13.12.06

and, you're outta here!

My team has adopted this new disciplinary tool. Called "red cards" they are (supposedly) for those students that push the envelope in class after class but never quite get nailed in any particular situation. In theory, they sound great. Kids can be tracked, and if any child pushes the situation in one class, they can get nailed in the next one. If they get a warning in one class and continue to be dorks, they get an infraction (basically a demerit) in the next. However, as a teacher who has very few discipline problems to begin with, I've found that these cards have backfired big time.
I'm not sure I can quite articulate exactly why they have backfired. I can only say the litany that I've been repeating in my head since I first had to hand them out.

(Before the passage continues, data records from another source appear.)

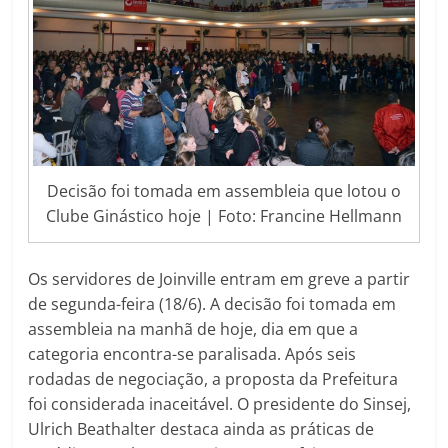
Decisão foi tomada em assembleia que lotou o
Clube Ginástico hoje | Foto: Francine Hellmann
Os servidores de Joinville entram em greve a partir
de segunda-feira (18/6). A decisão foi tomada em
assembleia na manhã de hoje, dia em que a
categoria encontra-se paralisada. Após seis
rodadas de negociação, a proposta da Prefeitura
foi considerada inaceitável. O presidente do Sinsej,
Ulrich Beathalter destaca ainda as práticas de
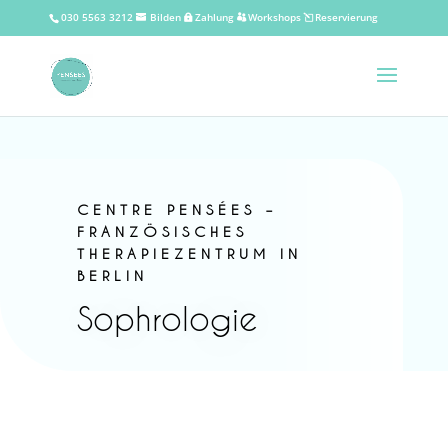
030 5563 3212
Bilden
Zahlung
Workshops
Reservierung
CENTRE PENSÉES –
FRANZÖSISCHES
THERAPIEZENTRUM IN
BERLIN
Sophrologie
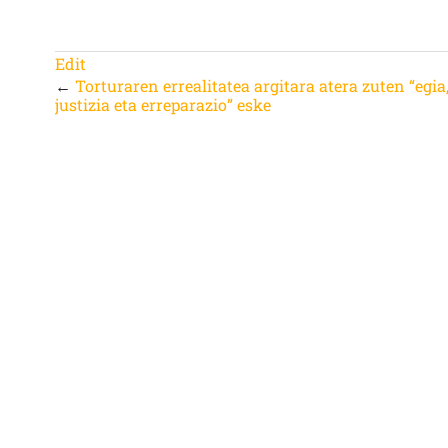
Edit
←
Torturaren errealitatea argitara atera zuten “egia
justizia eta erreparazio” eske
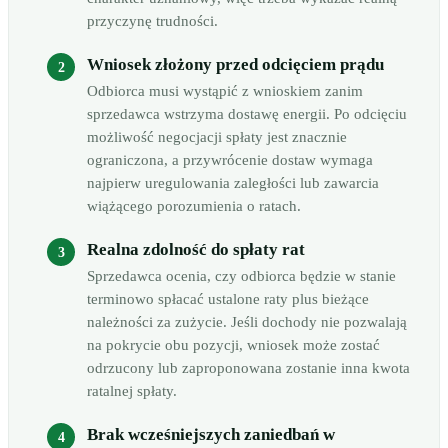
przyczynę trudności.
Wniosek złożony przed odcięciem prądu
Odbiorca musi wystąpić z wnioskiem zanim
sprzedawca wstrzyma dostawę energii. Po odcięciu
możliwość negocjacji spłaty jest znacznie
ograniczona, a przywrócenie dostaw wymaga
najpierw uregulowania zaległości lub zawarcia
wiążącego porozumienia o ratach.
Realna zdolność do spłaty rat
Sprzedawca ocenia, czy odbiorca będzie w stanie
terminowo spłacać ustalone raty plus bieżące
należności za zużycie. Jeśli dochody nie pozwalają
na pokrycie obu pozycji, wniosek może zostać
odrzucony lub zaproponowana zostanie inna kwota
ratalnej spłaty.
Brak wcześniejszych zaniedbań w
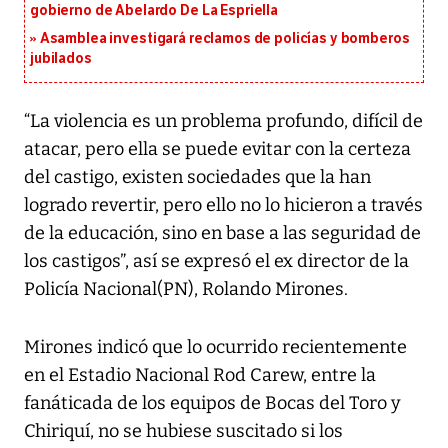
gobierno de Abelardo De La Espriella
Asamblea investigará reclamos de policías y bomberos
jubilados
“La violencia es un problema profundo, difícil de
atacar, pero ella se puede evitar con la certeza
del castigo, existen sociedades que la han
logrado revertir, pero ello no lo hicieron a través
de la educación, sino en base a las seguridad de
los castigos”, así se expresó el ex director de la
Policía Nacional(PN), Rolando Mirones.
Mirones indicó que lo ocurrido recientemente
en el Estadio Nacional Rod Carew, entre la
fanáticada de los equipos de Bocas del Toro y
Chiriquí, no se hubiese suscitado si los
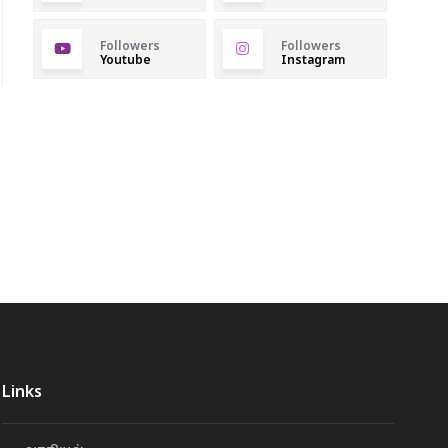
Followers
Followers
Youtube
Instagram
Links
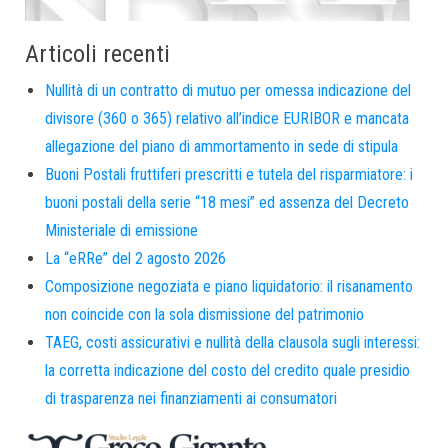
Articoli recenti
Nullità di un contratto di mutuo per omessa indicazione del
divisore (360 o 365) relativo all’indice EURIBOR e mancata
allegazione del piano di ammortamento in sede di stipula
Buoni Postali fruttiferi prescritti e tutela del risparmiatore: i
buoni postali della serie “18 mesi” ed assenza del Decreto
Ministeriale di emissione
La “eRRe” del 2 agosto 2026
Composizione negoziata e piano liquidatorio: il risanamento
non coincide con la sola dismissione del patrimonio
TAEG, costi assicurativi e nullità della clausola sugli interessi:
la corretta indicazione del costo del credito quale presidio
di trasparenza nei finanziamenti ai consumatori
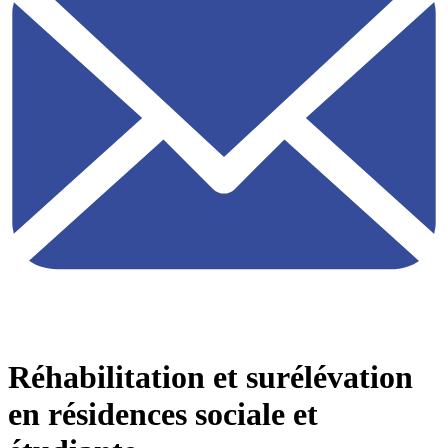
Réhabilitation et surélévation
en résidences sociale et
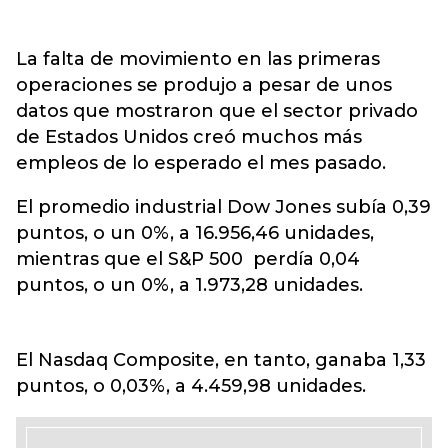
La falta de movimiento en las primeras
operaciones se produjo a pesar de unos
datos que mostraron que el sector privado
de Estados Unidos creó muchos más
empleos de lo esperado el mes pasado.
El promedio industrial Dow Jones subía 0,39
puntos, o un 0%, a 16.956,46 unidades,
mientras que el S&P 500 perdía 0,04
puntos, o un 0%, a 1.973,28 unidades.
El Nasdaq Composite, en tanto, ganaba 1,33
puntos, o 0,03%, a 4.459,98 unidades.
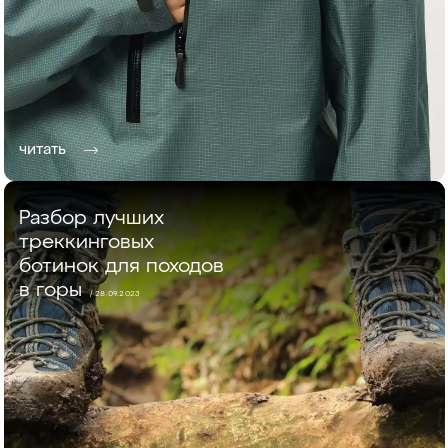
читать
Разбор лучших
треккинговых
ботинок для походов
в горы
/ 28.09.2023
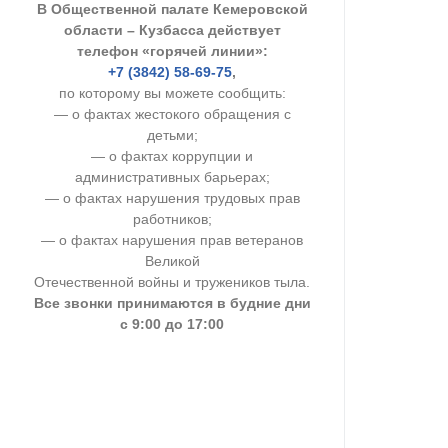
В Общественной палате Кемеровской
УСТАВ ГКУ “А
области – Кузбасса действует
телефон «горячей линии»:
Доходы руков
+7 (3842) 58-69-75
,
по которому вы можете сообщить:
— о фактах жестокого обращения с
детьми;
— о фактах коррупции и
административных барьерах;
— о фактах нарушения трудовых прав
работников;
— о фактах нарушения прав ветеранов
Великой
Отечественной войны и тружеников тыла.
Все звонки принимаются в будние дни
с 9:00 до 17:00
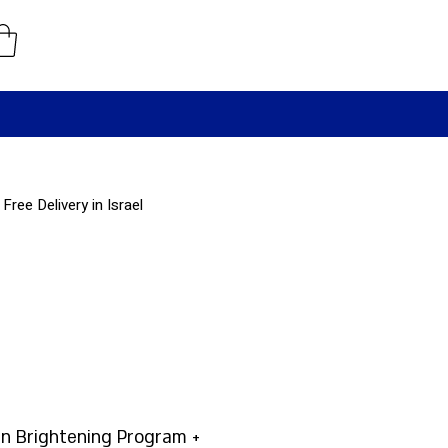
Free Delivery in Israel
in Brightening Program +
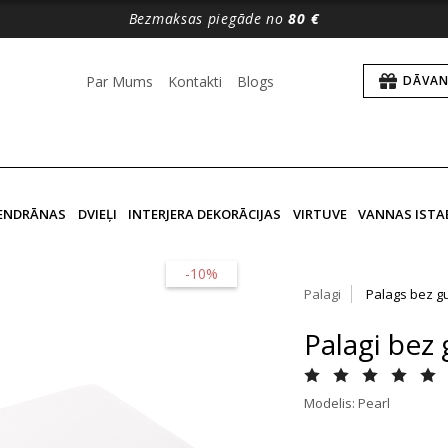
Bezmaksas piegāde no
80 €
Par Mums
Kontakti
Blogs
DĀVAN
VENDRĀNAS
DVIEĻI
INTERJERA DEKORĀCIJAS
VIRTUVE
VANNAS ISTA
-10%
Palagi
Palags bez g
Palagi bez 
Modelis: Pearl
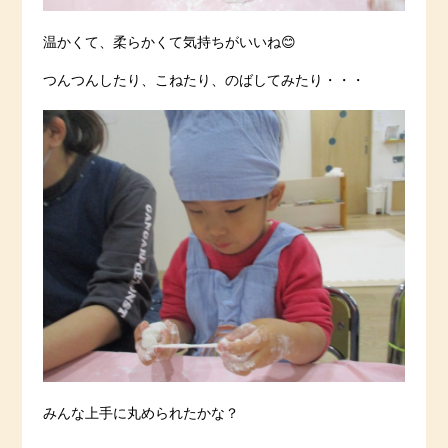
温かくて、柔らかくて気持ちがいいね😊
つんつんしたり、こねたり、のばしてみたり・・・
みんな上手に丸められたかな？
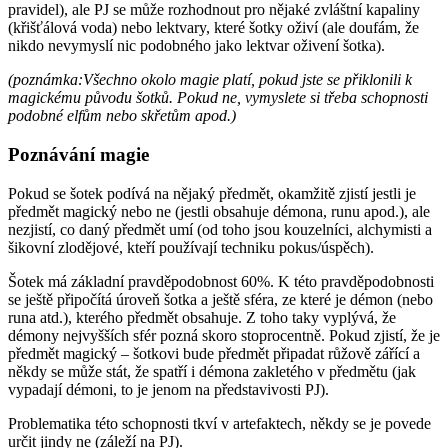
pravidel), ale PJ se může rozhodnout pro nějaké zvláštní kapaliny
(křišťálová voda) nebo lektvary, které šotky oživí (ale doufám, že
nikdo nevymyslí nic podobného jako lektvar oživení šotka).
(poznámka:Všechno okolo magie platí, pokud jste se přiklonili k
magickému původu šotků. Pokud ne, vymyslete si třeba schopnosti
podobné elfům nebo skřetům apod.)
Poznávání magie
Pokud se šotek podívá na nějaký předmět, okamžitě zjistí jestli je
předmět magický nebo ne (jestli obsahuje démona, runu apod.), ale
nezjistí, co daný předmět umí (od toho jsou kouzelníci, alchymisti a
šikovní zlodějové, kteří používají techniku pokus/úspěch).
Šotek má základní pravděpodobnost 60%. K této pravděpodobnosti
se ještě připočítá úroveň šotka a ještě sféra, ze které je démon (nebo
runa atd.), kterého předmět obsahuje. Z toho taky vyplývá, že
démony nejvyšších sfér pozná skoro stoprocentně. Pokud zjistí, že je
předmět magický – šotkovi bude předmět připadat růžově zářící a
někdy se může stát, že spatří i démona zakletého v předmětu (jak
vypadají démoni, to je jenom na představivosti PJ).
Problematika této schopnosti tkví v artefaktech, někdy se je povede
určit jindy ne (záleží na PJ).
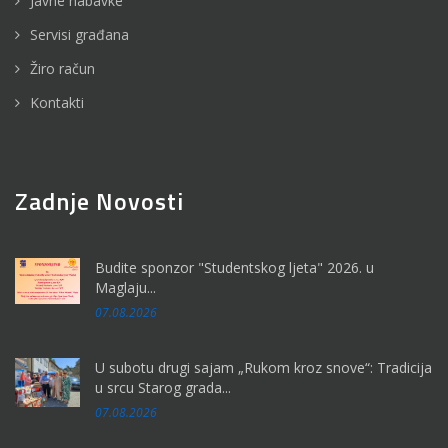
Javne nabavke
Servisi građana
Žiro račun
Kontakti
Zadnje Novosti
Budite sponzor "Studentskog ljeta" 2026. u
Maglaju...
07.08.2026
U subotu drugi sajam „Rukom kroz snove“: Tradicija
u srcu Starog grada...
07.08.2026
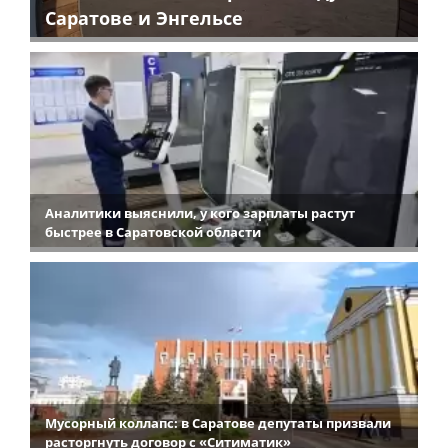
Саратове и Энгельсе
Аналитики выяснили, у кого зарплаты растут
быстрее в Саратовской области
Мусорный коллапс: в Саратове депутаты призвали
расторгнуть договор с «Ситиматик»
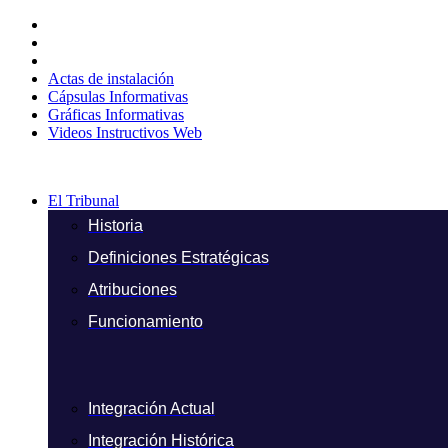
Ir
al
contenido
Actas de instalación
Cápsulas Informativas
Gráficas Informativas
Videos Instructivos Web
El Tribunal
Historia
Definiciones Estratégicas
Atribuciones
Funcionamiento
Integración Actual
Integración Histórica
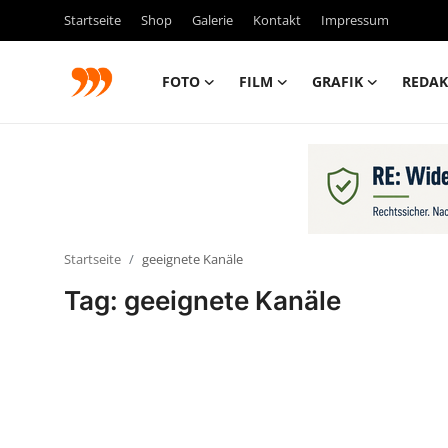
Startseite
Shop
Galerie
Kontakt
Impressum
FOTO
FILM
GRAFIK
REDAK
FOTO
FILM
Galerie
Startseite
geeignete Kanäle
GRAFIK
Tag: geeignete Kanäle
Redaktion
Beiträge
Vorproduktion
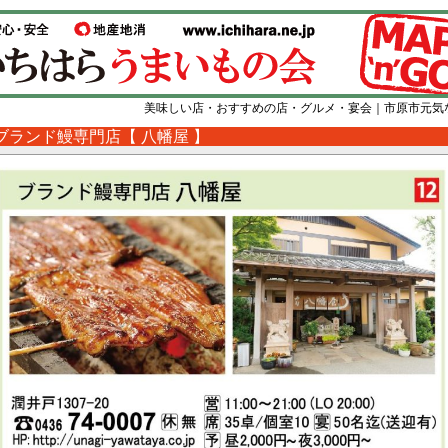
美味しい店・おすすめの店・グルメ・宴会｜市原市元気
ブランド鰻専門店【 八幡屋 】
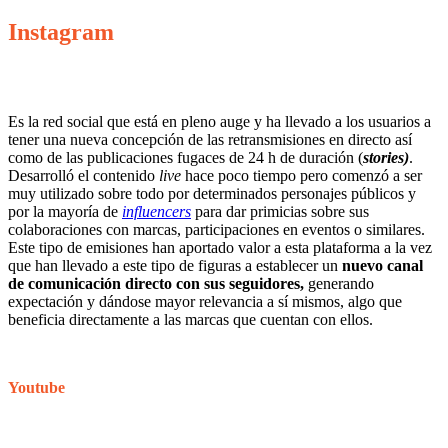
Instagram
Es la red social que está en pleno auge y ha llevado a los usuarios a
tener una nueva concepción de las retransmisiones en directo así
como de las publicaciones fugaces de 24 h de duración (
stories)
.
Desarrolló el contenido
live
hace poco tiempo pero comenzó a ser
muy utilizado sobre todo por determinados personajes públicos y
por la mayoría de
influencers
para dar primicias sobre sus
colaboraciones con marcas, participaciones en eventos o similares.
Este tipo de emisiones han aportado valor a esta plataforma a la vez
que han llevado a este tipo de figuras a establecer un
nuevo canal
de comunicación directo con sus seguidores,
generando
expectación y dándose mayor relevancia a sí mismos, algo que
beneficia directamente a las marcas que cuentan con ellos.
Youtube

Well, if we only hand them to the kids we "expect" to be bad, and kids always do what we expect...then, really, this is going to be bad. Quite bad.

Discipline, for me, has never been negatively preemptive. What I mean by that is that I don't try to go in and squash all bad behaviors. Anyone who has ever been in a middle school classroom knows that that would actually be impossible and require either a virulent stomach flu wiping out half of the class or an act of God. Instead, my discipline really focuses on making a huge, embarrassing, gigantic deal about whatever great thing they have done that day. Finger shaking is not a huge part of my teaching, but I must give twenty high-fives a day. And it works! I rarely have discipline problems worthy of a demerit, and I almost never (once in two years) have had a student that had to be escorted. I'm no pushover (my procedures are my ten commandments, obey or be smited!), but I'm also not going to sweat the small stuff if my normally tough kids are in class and learning.
I just hate carding them before they've committed a foul. I think I'm going to vote to abandon the idea at our next meeting.